# First 2009 Michigan/Ohio morels found!



## MAttt (Dec 15, 2004)

I read a couple of early finds on another site
and one with a photo.
Not sure if I believe, but it's possible I imagine.

http://www.morels.com/ohio/guestbook.html
http://www.morels.com/southernmichigan/


----------



## Happy Jack (Jan 21, 2003)

Many things possible. Morels in frozen ground - I'll pass


----------



## MAttt (Dec 15, 2004)

Happy Jack said:


> Many things possible. Morels in frozen ground - I'll pass


Hi Jack
Im just south of you a bit and the grounds not been froze in awhile here.
Almost 4 inches of rain this month and was picking crawlers off the lawn 
a week ago.

I'm just hoping we get this much rain in April when it counts,
because the last couple years here, April's been mighty dry.
It would be nice to find a few early ones, but in a way I'd rather not,
since the nighttime temps would probably kill em before they were of
any size. 

Mattt


----------



## Boardman Brookies (Dec 20, 2007)

I can believe the OH post. It shows a morel on a copy of the paper from Chillicothe which is kind of in the middle of OH. The old rule is morels "travel" 100 miles per week. I would expect in the next 7-10 days someone may find the first in MI, Are a few here? Maybe. I doubt anyone found any in Allegan though. We rain and a week of warm temps to get the started. I doubt I will even bother looking for another 2 weeks, maybe longer.


----------



## Michigan Mike (May 21, 2004)

Very possible, that part of the state usually reports the first finds every year and seems to warm up the quickest.
It says he found a few micros on 3-17-09 in Allegan County.
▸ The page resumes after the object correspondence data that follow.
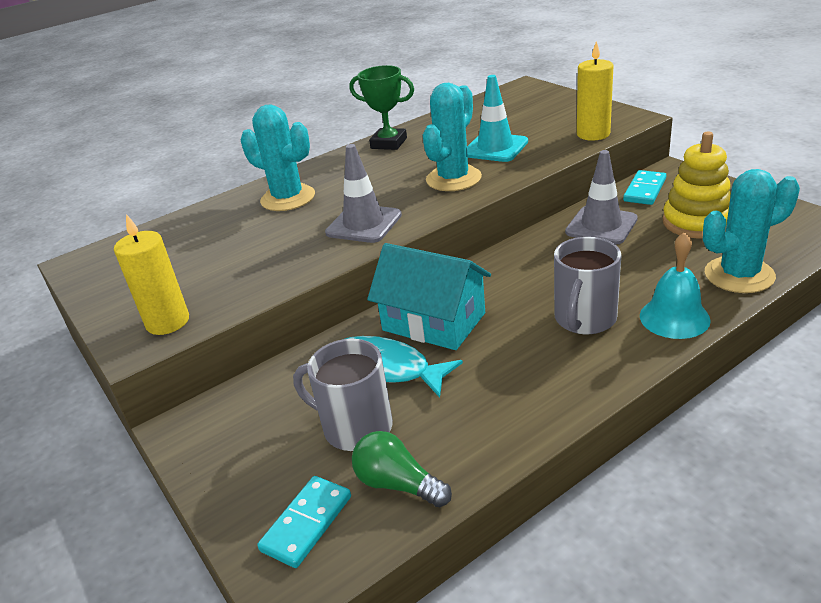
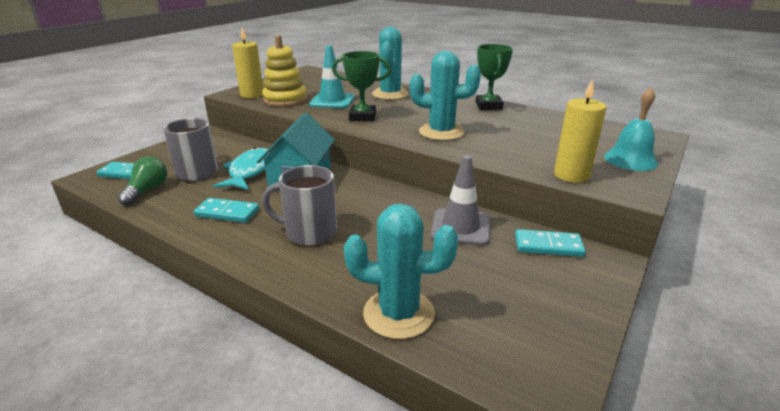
camera: 65 degrees right, 5 degrees down
(364, 224) = (362, 117): grey traffic cone -> green trophy
(495, 148) = (507, 139): turquoise traffic cone -> turquoise traffic cone (332, 101)
(511, 387) = (227, 213): none -> turquoise domino
(674, 317) = (316, 276): turquoise bell -> turquoise bell (630, 160)
(696, 222) = (497, 282): yellow stacking toy -> yellow stacking toy (285, 100)
(739, 275) = (398, 313): turquoise cactus -> turquoise cactus turned 45 degrees counterclockwise

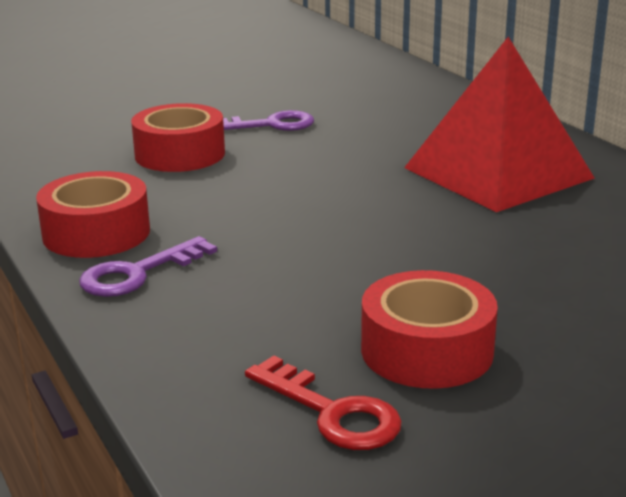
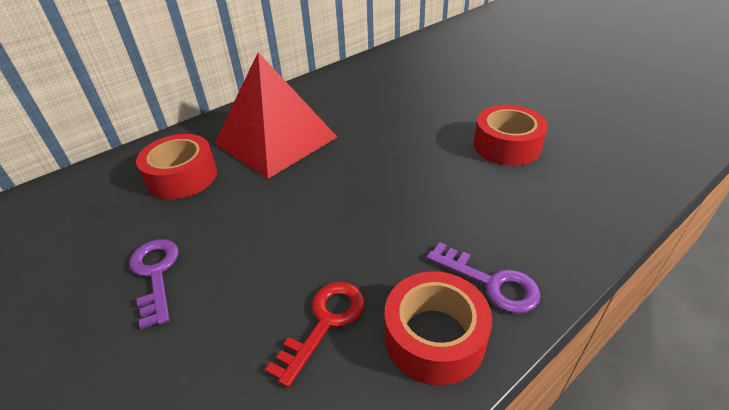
camera: 100 degrees left, 15 degrees up
(180, 154) = (234, 329): red tape -> red tape (182, 177)
(332, 412) = (580, 166): red key -> red key (325, 323)

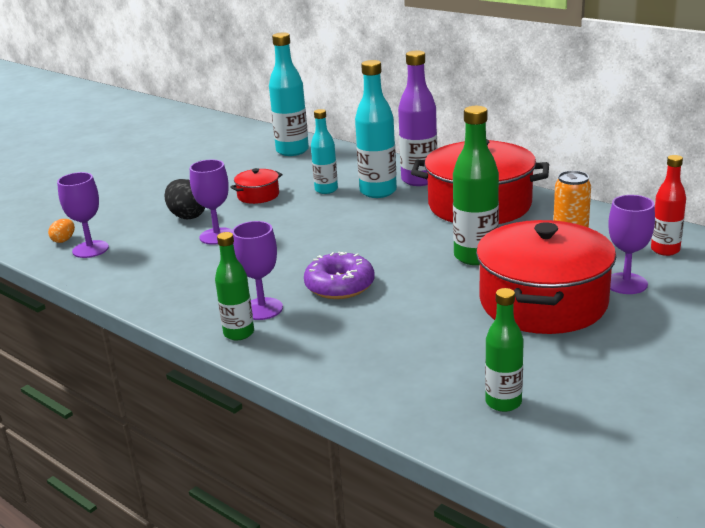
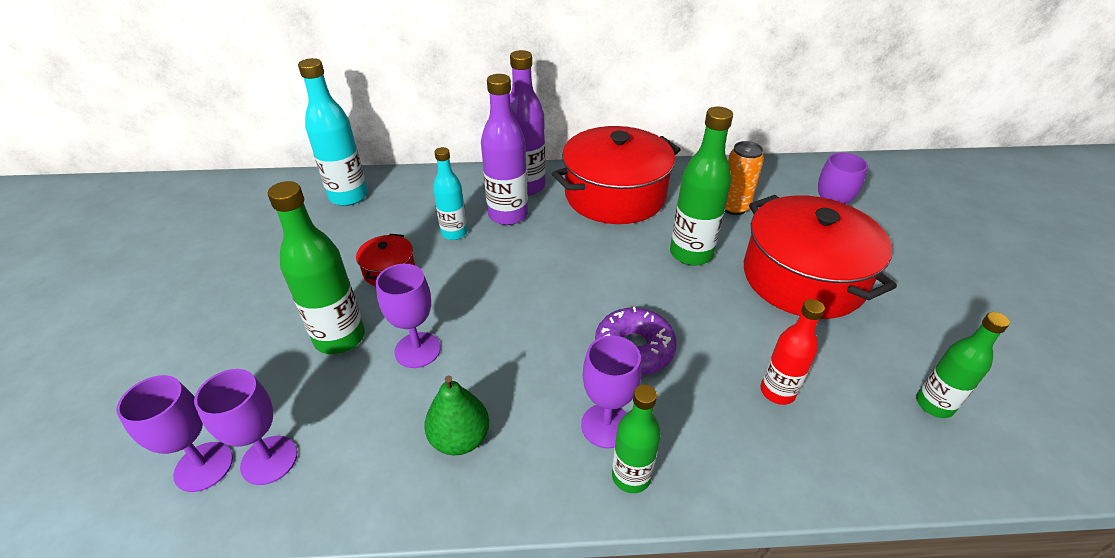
camera: 45 degrees left, 15 degrees up
(64, 240) = (204, 466): orange egg -> purple goblet
(180, 279) = (460, 438): none -> green pear
(187, 216) = (340, 338): black egg -> green bottle
(378, 191) = (508, 215): turquoise bottle -> purple bottle
(665, 250) = (796, 186): red bottle -> red bottle (777, 392)

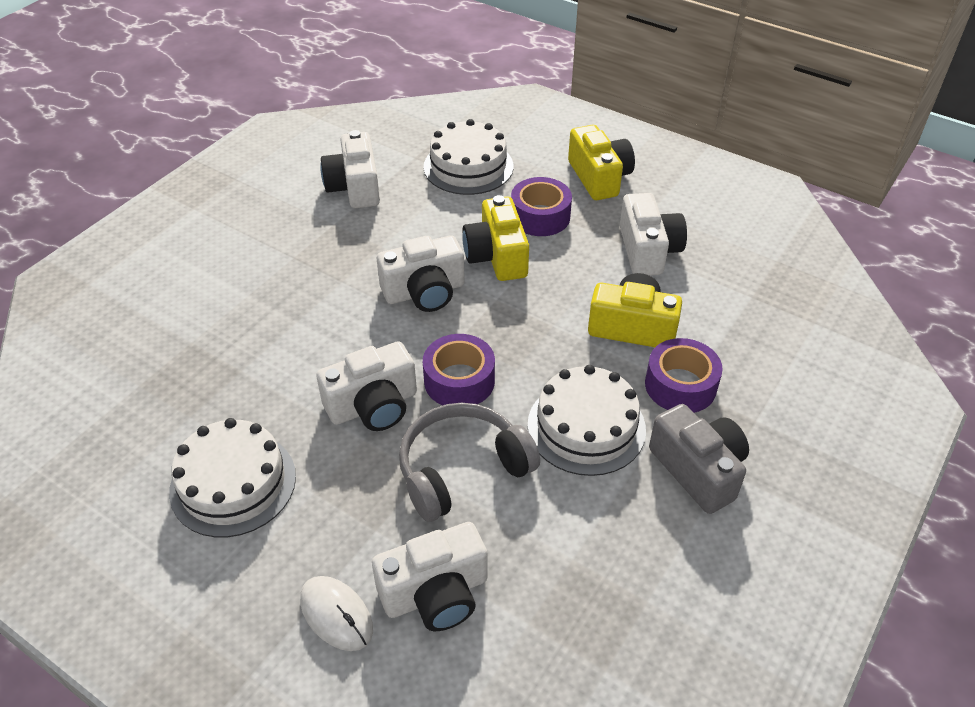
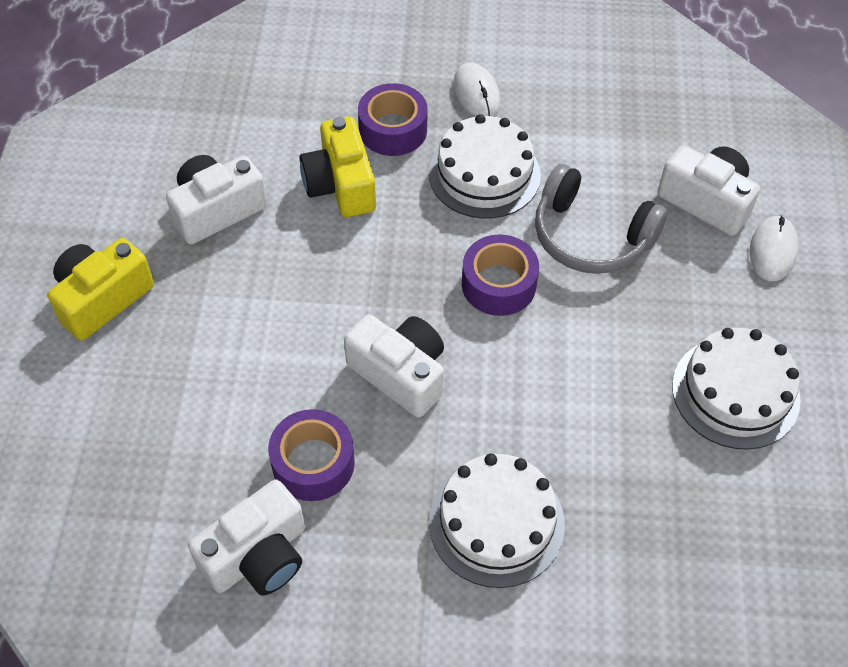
camera: 120 degrees left, 10 degrees up
(373, 405) = (575, 335): white camera -> none
(468, 166) = (145, 445): white cake -> white cake (496, 522)
(496, 256) = (303, 335): yellow camera -> none
(540, 216) = (210, 325): purple tape -> purple tape (313, 463)
(698, 470) = (476, 93): grey camera -> white mouse

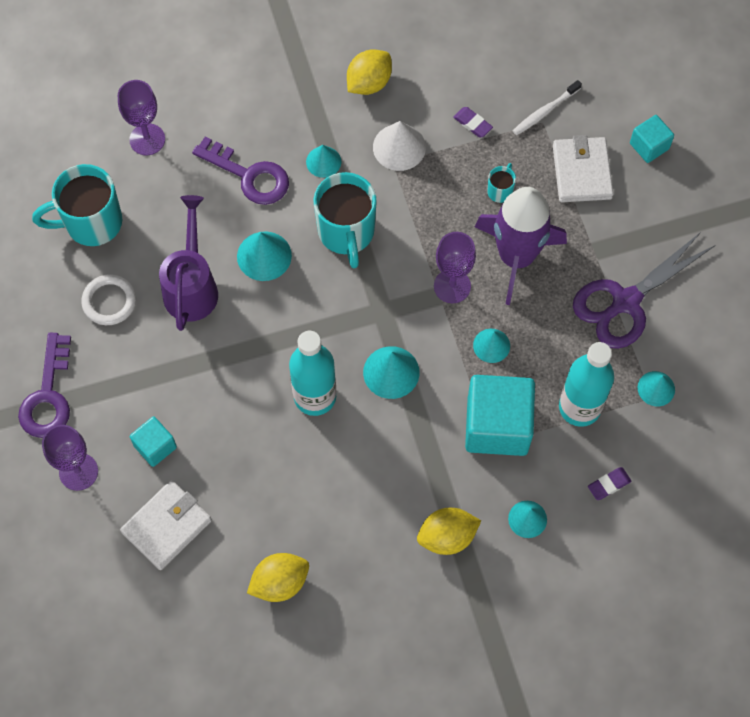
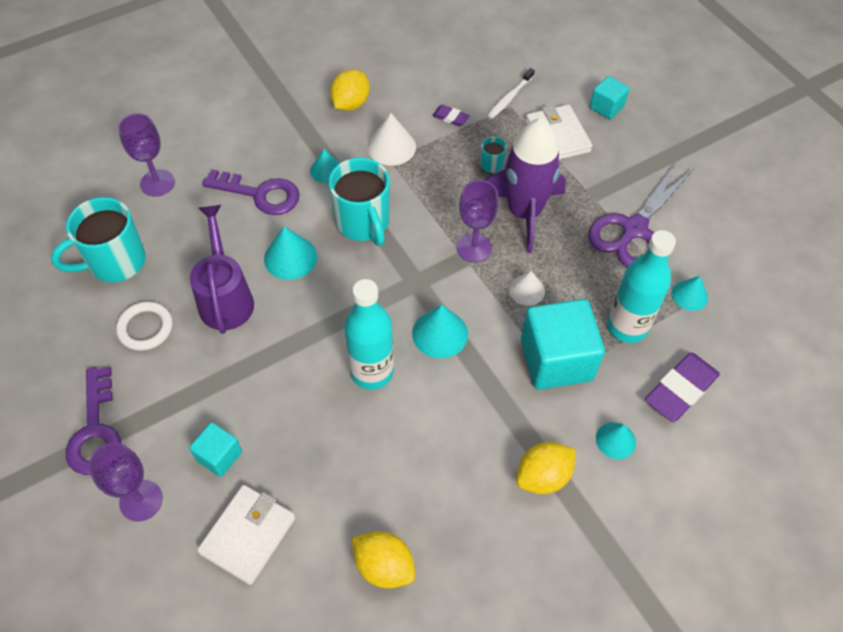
camera: 15 degrees left, 10 degrees down
(280, 582) = (384, 566): yellow lemon -> yellow lemon turned 75 degrees clockwise
(491, 345) = (527, 290): turquoise cone -> white cone
(609, 484) = (680, 390): purple eraser -> purple eraser, size x1.98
I just checked one of the weather stations for that area and they
had almost 2 1/2 inches of rain from 3/7 to 3/10
and ground temps at 4 inch varied from a low of
46 to high of 58 that day.

I'd say the first *2009 Michigan Morels* have been found.
Just not the eatin size yet.

Just for comparison I just checked the ground temps in monroe for the same day.
It was 36 min and 44 max at 4 inch. wow
Southeast side always happens last for a reason I guess.


----------